■ **What is being asked**:
In the material below, find all lines with the string "bottle" and copy them.

***

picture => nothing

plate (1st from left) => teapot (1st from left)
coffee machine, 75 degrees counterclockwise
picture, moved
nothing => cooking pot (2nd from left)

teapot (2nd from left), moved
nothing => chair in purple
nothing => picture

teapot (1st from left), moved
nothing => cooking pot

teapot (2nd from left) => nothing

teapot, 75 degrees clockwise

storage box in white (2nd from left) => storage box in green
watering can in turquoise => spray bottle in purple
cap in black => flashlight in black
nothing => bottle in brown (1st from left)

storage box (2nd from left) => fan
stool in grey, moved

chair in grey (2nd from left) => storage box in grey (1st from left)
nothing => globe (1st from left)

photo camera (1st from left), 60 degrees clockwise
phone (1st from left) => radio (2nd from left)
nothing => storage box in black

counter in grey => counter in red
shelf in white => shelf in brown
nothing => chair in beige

***

■ **Task response**:
watering can in turquoise => spray bottle in purple
nothing => bottle in brown (1st from left)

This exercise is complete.